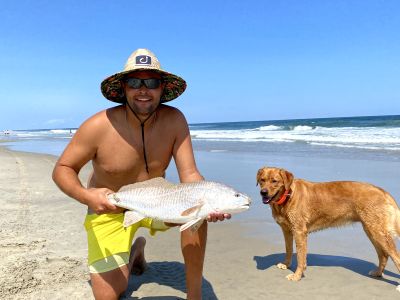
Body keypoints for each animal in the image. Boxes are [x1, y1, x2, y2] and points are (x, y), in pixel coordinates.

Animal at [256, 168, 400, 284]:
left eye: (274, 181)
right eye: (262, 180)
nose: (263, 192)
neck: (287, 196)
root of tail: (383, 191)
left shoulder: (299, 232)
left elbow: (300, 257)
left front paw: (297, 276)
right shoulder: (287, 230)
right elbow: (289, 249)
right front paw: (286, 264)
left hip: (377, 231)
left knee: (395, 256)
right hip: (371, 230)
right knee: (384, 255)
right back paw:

...

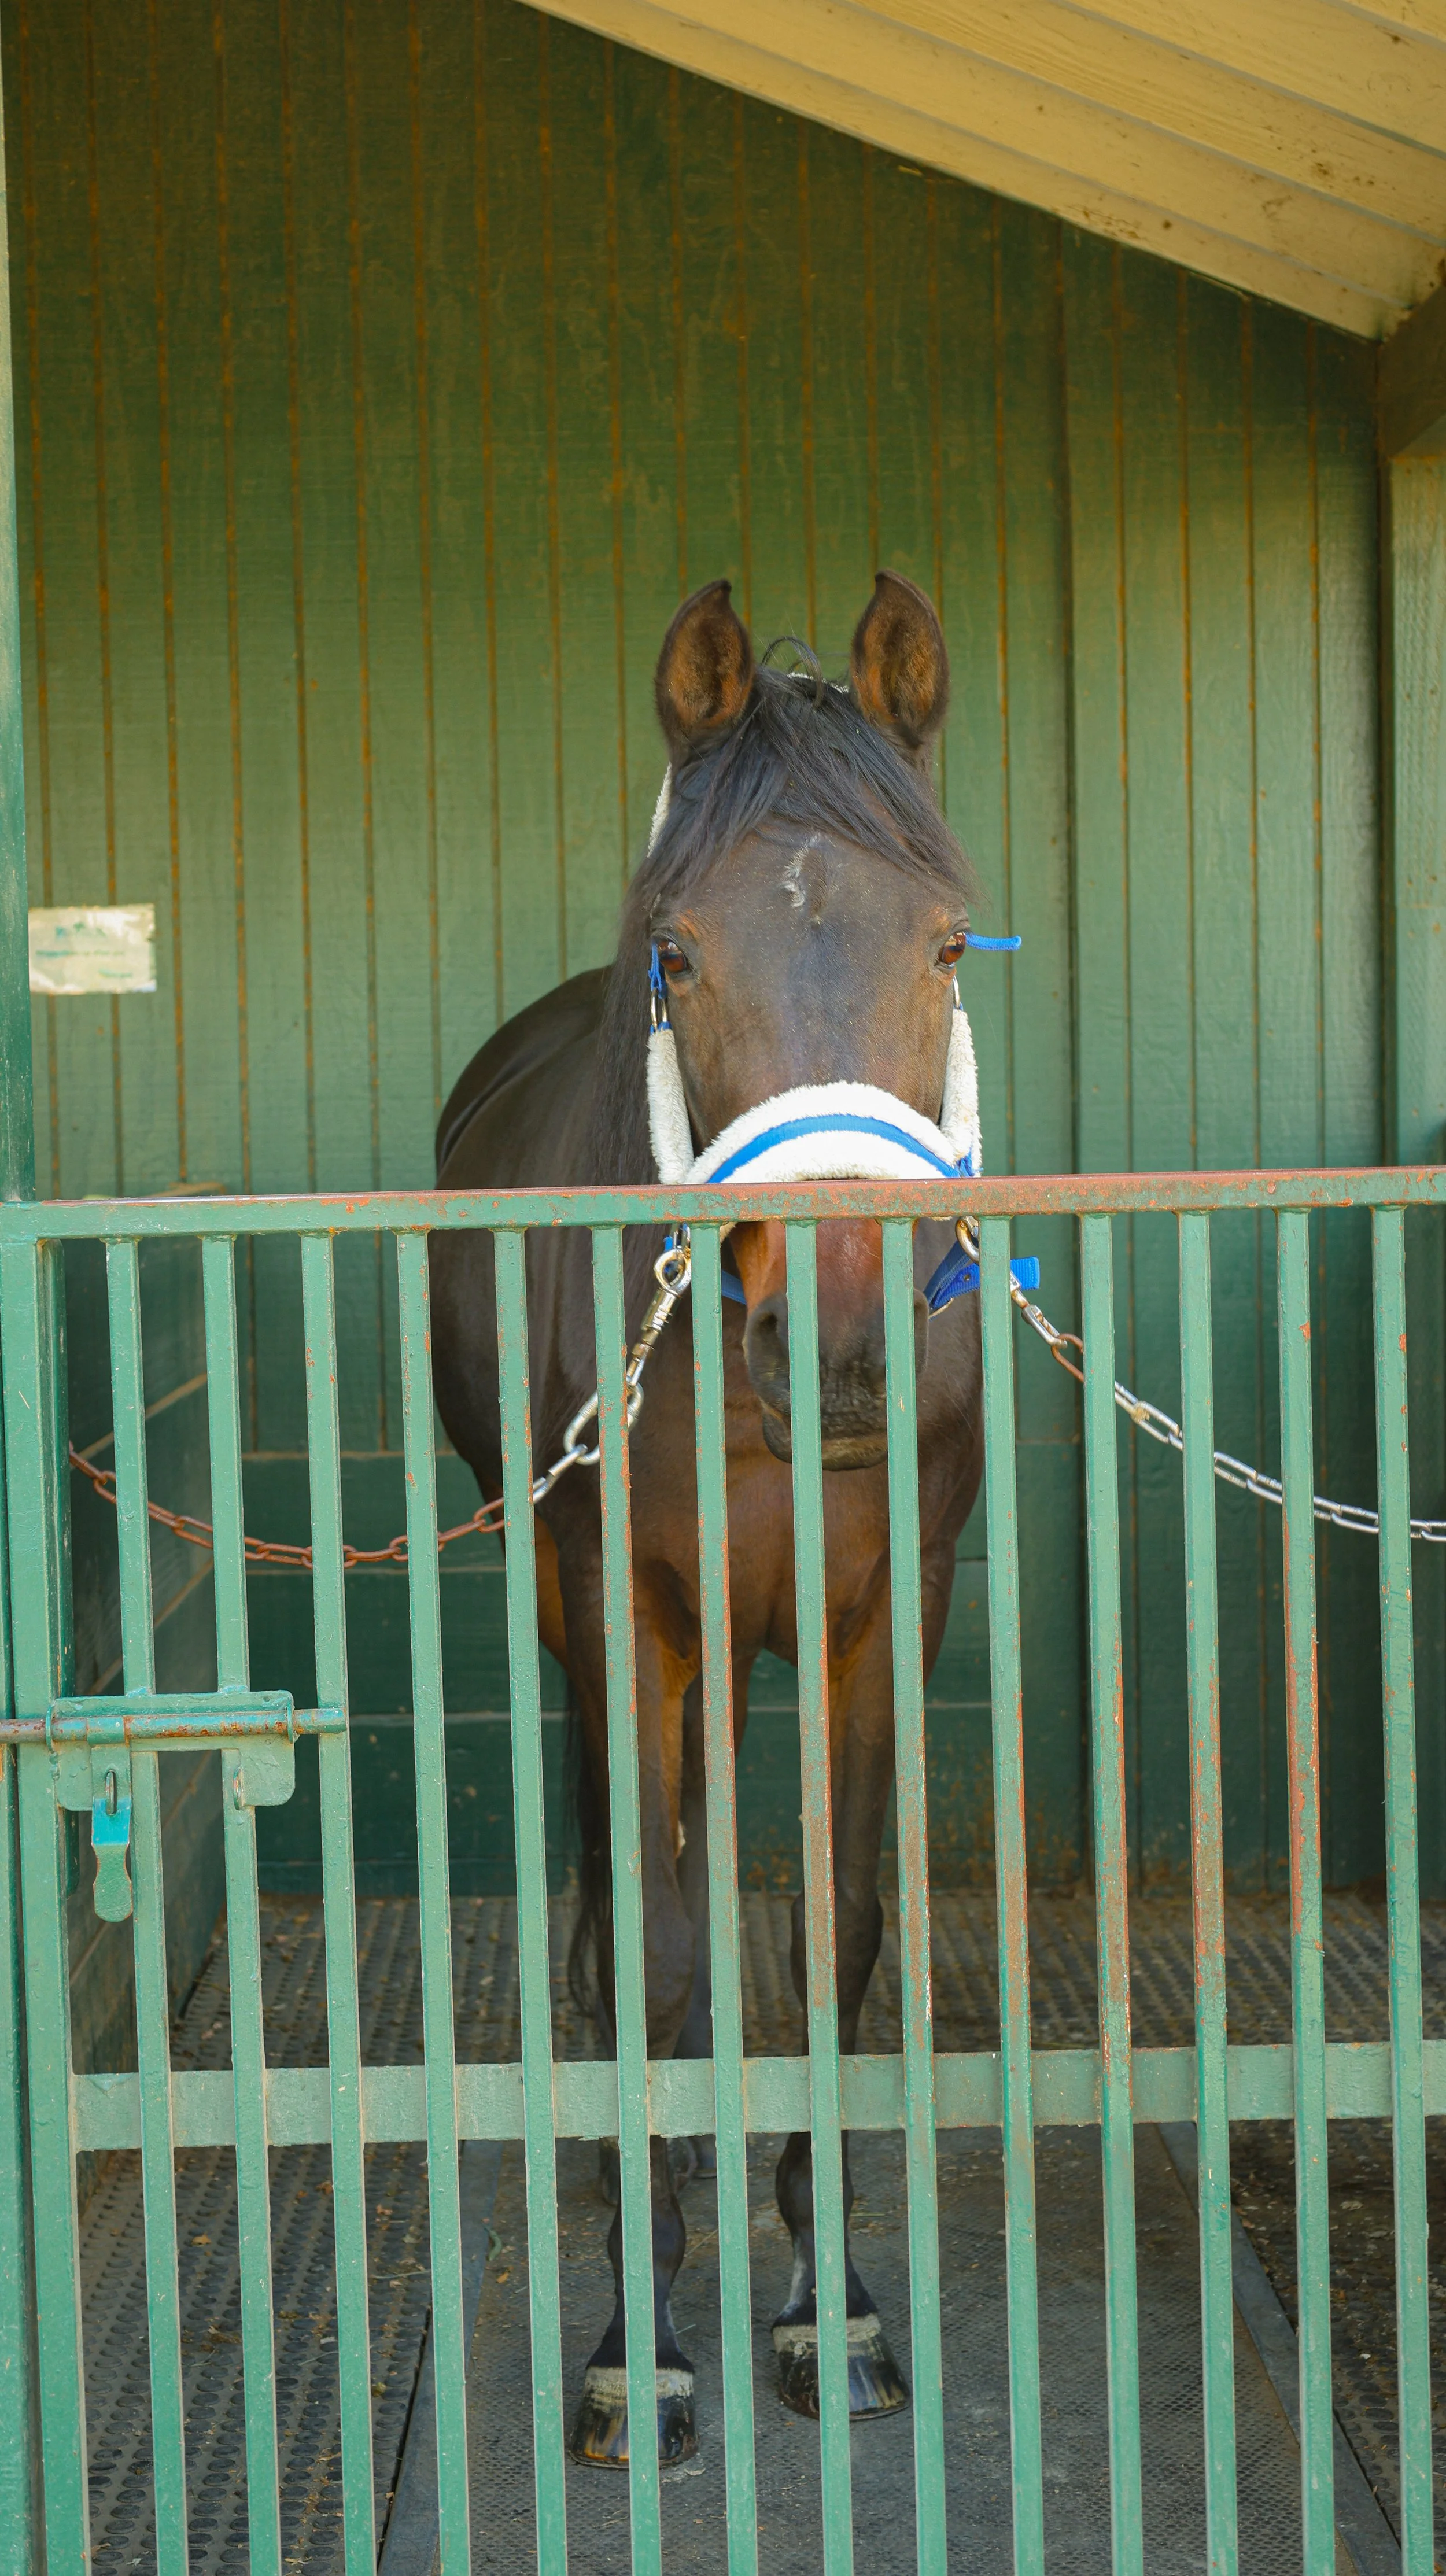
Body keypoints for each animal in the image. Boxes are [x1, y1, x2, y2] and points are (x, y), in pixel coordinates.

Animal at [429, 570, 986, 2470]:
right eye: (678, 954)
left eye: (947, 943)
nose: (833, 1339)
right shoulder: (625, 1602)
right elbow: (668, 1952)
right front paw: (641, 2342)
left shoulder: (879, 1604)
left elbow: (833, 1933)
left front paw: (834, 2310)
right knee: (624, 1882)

» **Exercise goal**
Go through the material and copy each line in which the word "left" occurs.

» **Exercise solution**
left eye: (274, 181)
left shoulder: (299, 232)
left elbow: (300, 257)
left front paw: (297, 276)
left hip: (377, 231)
left knee: (395, 256)
left eye: (947, 943)
left shoulder: (879, 1604)
left elbow: (833, 1933)
left front paw: (834, 2310)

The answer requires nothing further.